Saved data entries:
· · · · · · ·

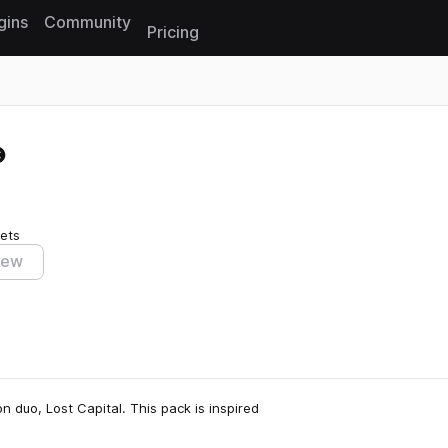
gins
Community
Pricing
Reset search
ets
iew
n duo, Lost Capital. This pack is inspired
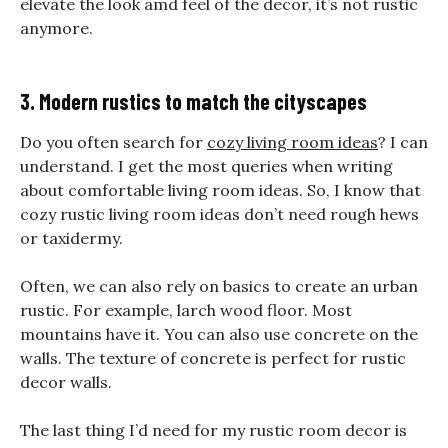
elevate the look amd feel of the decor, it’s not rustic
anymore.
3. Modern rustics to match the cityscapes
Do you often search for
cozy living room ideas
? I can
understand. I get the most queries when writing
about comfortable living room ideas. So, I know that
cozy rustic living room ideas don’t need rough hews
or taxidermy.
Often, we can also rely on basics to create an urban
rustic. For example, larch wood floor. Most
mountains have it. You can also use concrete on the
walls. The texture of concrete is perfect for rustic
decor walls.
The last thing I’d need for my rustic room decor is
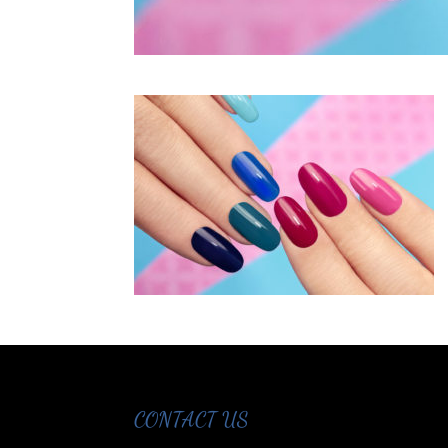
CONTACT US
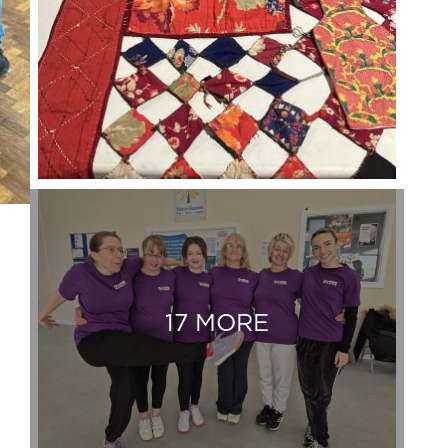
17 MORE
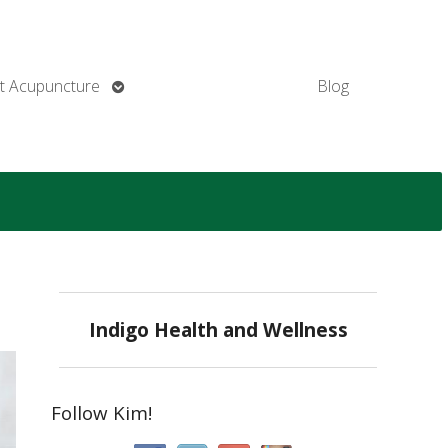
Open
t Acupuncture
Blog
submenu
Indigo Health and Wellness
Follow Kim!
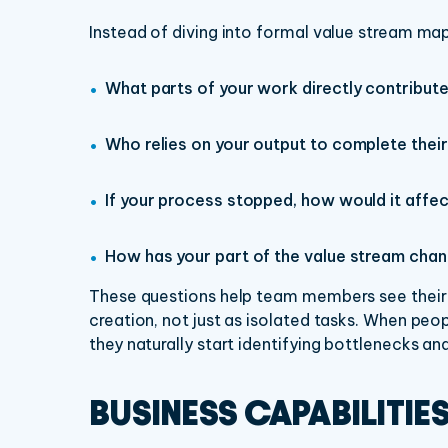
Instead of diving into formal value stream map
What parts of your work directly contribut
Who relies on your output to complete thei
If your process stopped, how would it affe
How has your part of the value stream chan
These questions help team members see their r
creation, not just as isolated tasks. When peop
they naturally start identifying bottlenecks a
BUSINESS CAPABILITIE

· · · · · · ·

- _REQUIRED WORK_:
Copy out every entry above, character for character, excluding pictures.

- _RESPONSE TO THIS EXERCISE_:
gins
Community
Pricing
Reset search
ets
iew
n duo, Lost Capital. This pack is inspired
elevate the look amd feel of the decor, it’s not rustic
anymore.
3. Modern rustics to match the cityscapes
Do you often search for
cozy living room ideas
? I can
understand. I get the most queries when writing
about comfortable living room ideas. So, I know that
cozy rustic living room ideas don’t need rough hews
or taxidermy.
Often, we can also rely on basics to create an urban
rustic. For example, larch wood floor. Most
mountains have it. You can also use concrete on the
walls. The texture of concrete is perfect for rustic
decor walls.
The last thing I’d need for my rustic room decor is
CONTACT US
17 MORE
Open
t Acupuncture
Blog
submenu
Indigo Health and Wellness
Follow Kim!
Instead of diving into formal value stream map
What parts of your work directly contribut
Who relies on your output to complete thei
If your process stopped, how would it affe
How has your part of the value stream chan
These questions help team members see their r
creation, not just as isolated tasks. When peop
they naturally start identifying bottlenecks a
BUSINESS CAPABILITIE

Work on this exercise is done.